Falls jemand noch nicht von Later Pay gehört hat, will ich es kurz erklären: Mit Hilfe eines Art „Like-Button“ bezahlt man für einen Artikel einen vom Autor zuvor festgelegten Betrag zwischen 5 und 50 Cent. Diesen Betrag muss der Leser aber nicht sofort zahlen, sondern erst sobald er mit dem Gerät (Smartphone/Laptop/Tablet) fünf Euro erreicht hat. Erst dann ist eine Anmeldung nötig. Neben der Möglichkeit einzelne Artikel zu kaufen, ist das Rückgaberecht einer wichtiges Alleinstellungsmerkmal.

Nun hat Later Pay natürlich noch weitere Vorteile zu den bisher bekannten Möglichkeiten. Im Vergleich zu Paypal/Apple werden mit nur 15% knapp die Hälfte der sonst üblichen Transaktionskosten verlangt. Auch gibt es dem Blogger/Autor auch mehr Macht als andere Portale wie Flattr, wo mehr oder weniger undurchsichtig eine vorher festgelegte Summe auf geflatterte Artikel verteilt wird.

Alles in allem scheint sich Later Pay also die Vorschusslorbeeren redlich zu verdienen.
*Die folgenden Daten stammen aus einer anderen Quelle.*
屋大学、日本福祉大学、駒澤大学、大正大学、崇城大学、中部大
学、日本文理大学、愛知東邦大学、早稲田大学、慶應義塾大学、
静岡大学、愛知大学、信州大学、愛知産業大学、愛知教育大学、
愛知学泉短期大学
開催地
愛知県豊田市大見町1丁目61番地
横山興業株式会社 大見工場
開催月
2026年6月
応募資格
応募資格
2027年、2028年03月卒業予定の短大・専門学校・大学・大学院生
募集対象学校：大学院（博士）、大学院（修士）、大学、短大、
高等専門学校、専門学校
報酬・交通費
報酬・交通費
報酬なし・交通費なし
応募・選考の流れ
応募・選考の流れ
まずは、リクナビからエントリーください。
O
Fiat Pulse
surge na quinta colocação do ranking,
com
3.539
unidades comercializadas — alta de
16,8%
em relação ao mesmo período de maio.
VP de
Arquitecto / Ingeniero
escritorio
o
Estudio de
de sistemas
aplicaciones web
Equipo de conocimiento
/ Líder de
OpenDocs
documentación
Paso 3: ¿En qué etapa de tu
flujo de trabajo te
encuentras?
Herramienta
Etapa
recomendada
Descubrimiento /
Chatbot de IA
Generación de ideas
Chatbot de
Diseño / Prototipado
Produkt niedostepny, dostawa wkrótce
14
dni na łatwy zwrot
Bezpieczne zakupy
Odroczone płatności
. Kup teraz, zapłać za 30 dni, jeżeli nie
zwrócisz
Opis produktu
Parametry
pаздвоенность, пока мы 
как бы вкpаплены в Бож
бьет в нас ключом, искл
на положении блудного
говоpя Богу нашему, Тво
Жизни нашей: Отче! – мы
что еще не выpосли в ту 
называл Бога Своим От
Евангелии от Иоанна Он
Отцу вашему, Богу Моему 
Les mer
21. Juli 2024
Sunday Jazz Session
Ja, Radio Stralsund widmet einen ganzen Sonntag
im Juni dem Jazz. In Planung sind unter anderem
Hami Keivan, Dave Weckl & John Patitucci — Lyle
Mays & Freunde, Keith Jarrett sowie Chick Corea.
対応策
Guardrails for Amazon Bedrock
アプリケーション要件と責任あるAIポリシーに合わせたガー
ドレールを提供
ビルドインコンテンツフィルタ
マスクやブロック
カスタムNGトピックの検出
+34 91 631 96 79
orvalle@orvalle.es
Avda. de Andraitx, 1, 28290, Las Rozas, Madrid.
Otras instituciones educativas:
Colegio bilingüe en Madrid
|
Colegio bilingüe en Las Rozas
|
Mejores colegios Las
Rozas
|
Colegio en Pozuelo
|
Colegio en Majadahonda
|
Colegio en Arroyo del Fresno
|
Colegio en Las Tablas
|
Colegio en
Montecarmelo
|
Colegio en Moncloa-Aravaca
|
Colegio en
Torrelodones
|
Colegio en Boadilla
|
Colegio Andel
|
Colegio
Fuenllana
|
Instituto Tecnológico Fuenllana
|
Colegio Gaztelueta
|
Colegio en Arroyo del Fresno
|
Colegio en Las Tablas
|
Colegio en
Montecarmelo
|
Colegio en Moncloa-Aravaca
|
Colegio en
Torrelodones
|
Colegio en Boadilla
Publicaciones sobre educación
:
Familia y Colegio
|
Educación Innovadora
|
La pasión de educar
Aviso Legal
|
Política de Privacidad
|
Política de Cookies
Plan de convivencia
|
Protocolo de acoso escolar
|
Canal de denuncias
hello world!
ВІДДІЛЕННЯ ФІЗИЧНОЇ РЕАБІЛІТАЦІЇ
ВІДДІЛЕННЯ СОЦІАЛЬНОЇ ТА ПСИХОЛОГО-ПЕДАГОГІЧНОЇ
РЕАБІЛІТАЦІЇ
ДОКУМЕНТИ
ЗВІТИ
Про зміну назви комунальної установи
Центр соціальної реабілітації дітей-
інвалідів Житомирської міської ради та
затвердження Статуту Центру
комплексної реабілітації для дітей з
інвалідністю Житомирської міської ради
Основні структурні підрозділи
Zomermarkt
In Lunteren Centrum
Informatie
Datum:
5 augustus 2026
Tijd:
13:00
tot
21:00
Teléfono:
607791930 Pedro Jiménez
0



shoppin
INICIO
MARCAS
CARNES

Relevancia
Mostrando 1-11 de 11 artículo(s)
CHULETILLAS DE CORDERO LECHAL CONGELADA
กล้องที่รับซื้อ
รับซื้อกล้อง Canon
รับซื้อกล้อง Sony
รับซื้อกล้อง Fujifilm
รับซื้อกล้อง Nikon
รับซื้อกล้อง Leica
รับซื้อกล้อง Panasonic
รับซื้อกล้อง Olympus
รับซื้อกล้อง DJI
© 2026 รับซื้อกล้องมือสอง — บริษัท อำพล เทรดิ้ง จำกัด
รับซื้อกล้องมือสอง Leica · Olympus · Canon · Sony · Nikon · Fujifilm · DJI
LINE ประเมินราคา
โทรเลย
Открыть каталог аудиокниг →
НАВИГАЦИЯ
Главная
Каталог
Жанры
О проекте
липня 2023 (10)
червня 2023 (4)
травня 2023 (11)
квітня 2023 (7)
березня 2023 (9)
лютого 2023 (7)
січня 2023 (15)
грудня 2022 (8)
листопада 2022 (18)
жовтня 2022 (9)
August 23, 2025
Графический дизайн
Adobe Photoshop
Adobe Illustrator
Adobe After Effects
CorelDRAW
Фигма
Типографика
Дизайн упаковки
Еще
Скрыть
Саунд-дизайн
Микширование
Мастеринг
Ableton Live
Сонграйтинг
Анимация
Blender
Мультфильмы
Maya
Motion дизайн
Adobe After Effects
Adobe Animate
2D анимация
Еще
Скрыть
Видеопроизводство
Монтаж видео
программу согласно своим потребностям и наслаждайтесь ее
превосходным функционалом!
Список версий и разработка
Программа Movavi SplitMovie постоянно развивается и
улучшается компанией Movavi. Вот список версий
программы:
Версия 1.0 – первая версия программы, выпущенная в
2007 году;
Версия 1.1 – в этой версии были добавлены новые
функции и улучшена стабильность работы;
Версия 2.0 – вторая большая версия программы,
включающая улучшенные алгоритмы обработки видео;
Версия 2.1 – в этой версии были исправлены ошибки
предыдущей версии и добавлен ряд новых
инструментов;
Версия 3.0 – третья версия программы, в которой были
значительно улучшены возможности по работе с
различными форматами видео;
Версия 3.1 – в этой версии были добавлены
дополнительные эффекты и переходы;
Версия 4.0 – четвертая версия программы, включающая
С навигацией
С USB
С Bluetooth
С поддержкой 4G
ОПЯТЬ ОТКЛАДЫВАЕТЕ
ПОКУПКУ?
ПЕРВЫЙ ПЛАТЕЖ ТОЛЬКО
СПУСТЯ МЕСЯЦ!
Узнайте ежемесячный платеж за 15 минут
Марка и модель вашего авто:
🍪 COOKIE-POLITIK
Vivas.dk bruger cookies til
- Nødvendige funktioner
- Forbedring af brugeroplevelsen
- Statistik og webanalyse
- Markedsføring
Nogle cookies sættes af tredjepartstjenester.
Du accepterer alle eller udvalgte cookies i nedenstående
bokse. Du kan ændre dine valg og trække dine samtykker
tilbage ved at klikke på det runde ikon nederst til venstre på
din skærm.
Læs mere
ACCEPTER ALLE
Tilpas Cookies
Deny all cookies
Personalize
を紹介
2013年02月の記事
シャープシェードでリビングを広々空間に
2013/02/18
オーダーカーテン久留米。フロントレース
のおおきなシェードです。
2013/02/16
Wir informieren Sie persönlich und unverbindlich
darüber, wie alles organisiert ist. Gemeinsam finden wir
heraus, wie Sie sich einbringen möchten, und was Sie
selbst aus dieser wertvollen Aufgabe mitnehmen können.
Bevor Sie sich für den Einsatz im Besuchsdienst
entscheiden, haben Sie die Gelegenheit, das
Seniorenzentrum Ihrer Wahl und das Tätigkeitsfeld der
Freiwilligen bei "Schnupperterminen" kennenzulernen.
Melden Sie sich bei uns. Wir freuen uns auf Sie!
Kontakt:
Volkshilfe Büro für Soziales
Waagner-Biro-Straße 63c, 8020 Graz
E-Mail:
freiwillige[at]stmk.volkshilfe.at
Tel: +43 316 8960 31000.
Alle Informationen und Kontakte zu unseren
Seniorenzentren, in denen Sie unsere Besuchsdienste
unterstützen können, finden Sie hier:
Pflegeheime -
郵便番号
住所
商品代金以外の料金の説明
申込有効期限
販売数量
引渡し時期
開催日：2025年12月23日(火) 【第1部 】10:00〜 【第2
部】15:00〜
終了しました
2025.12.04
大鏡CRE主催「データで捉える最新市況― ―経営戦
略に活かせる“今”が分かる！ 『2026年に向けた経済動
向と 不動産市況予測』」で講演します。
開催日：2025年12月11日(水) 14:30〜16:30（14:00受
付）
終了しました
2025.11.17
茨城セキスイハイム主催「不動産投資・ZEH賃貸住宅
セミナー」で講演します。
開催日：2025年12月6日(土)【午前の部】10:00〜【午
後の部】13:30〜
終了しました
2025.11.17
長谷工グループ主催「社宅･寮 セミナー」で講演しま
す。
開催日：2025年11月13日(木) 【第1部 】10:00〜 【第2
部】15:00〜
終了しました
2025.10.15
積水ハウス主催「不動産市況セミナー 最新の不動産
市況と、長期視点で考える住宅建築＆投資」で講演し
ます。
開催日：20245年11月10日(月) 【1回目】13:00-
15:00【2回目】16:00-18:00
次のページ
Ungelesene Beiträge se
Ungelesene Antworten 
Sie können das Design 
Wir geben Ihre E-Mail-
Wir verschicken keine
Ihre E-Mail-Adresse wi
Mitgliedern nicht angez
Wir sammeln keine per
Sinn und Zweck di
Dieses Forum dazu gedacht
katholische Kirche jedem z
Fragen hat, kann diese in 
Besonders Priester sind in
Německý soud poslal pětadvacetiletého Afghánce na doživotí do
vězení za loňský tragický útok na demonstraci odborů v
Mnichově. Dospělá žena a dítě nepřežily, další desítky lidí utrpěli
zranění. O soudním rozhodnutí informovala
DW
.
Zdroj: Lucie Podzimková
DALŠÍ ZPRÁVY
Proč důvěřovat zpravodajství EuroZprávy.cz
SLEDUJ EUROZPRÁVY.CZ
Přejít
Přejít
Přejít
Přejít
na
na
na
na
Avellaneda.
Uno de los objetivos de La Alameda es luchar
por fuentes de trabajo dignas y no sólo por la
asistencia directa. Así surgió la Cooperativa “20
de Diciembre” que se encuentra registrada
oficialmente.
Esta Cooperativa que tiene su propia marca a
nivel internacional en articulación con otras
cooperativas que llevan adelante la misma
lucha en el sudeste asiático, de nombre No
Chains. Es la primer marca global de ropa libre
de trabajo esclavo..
Ein gutes Konzept, Experten an Bord und schon zum Start ein paar große Name im Programm. Das Problem ist, dass nun einige Halbstark-Blogger meinen, damit ihre Artikel monetarisieren zu können. Leute, die wie ich eine Art Hobbyjournalismus betreiben, glauben jetzt ernsthaft, ihre geistigen Ausgüsse verkaufen zu können.

Das funktioniert einfach nicht! Ich kann mir nicht vorstellen, dass jemand bereit ist meine Kommentare zum aktuellen Zeitgeschehen bezahlen zu wollen. Genauso wenig, wie ich die meisten Blogger für ihre Artikel bezahlen möchte. Es ist doch immer noch eine erschreckend kleine Minderheit, die in ihre Texte eine ordentliche Recherche steckt, die etwas aufdecken oder gar etwas los treten.

Ganz im Gegenteil freue ich mich über jeden Leser, der meine Texte auch wirklich liest, oder sie gar kommentiert oder teilt. Es ist auch nicht meine Intention – geschweige denn Aufgabe – etwas aufwendig zu recherchieren. Stattdessen geht es auf Jostyknowsbest genau wie auf den meisten kleinen Blogs um eine Meinung, eine alternative Ansicht oder einfach um den Willen etwas Schönes zu teilen. Mir macht es Spaß zu schreiben und andere Blogs zu lesen und mir ist klar wie viel Zeit ihr in eure Seiten steckt, wie viele Artikel ihr verwerft, wie viele dumme Ratgeber ihr lest – doch es ist doch auch unser Hobby!

Later Pay aber richtet sich an ernsthafte journalistische Angebote von Profis und Halbprofis, die auch bezahlt werden müssen um ihrer Arbeit nachgehen zu können. Es könnte endlich schnell und einfach sein einen tollen Artikel zu würdigen! Das ist auch bitter notwendig, denn nur mit einer einfachen Oberfläche wird der Nutzer bereit sein zu bezahlen.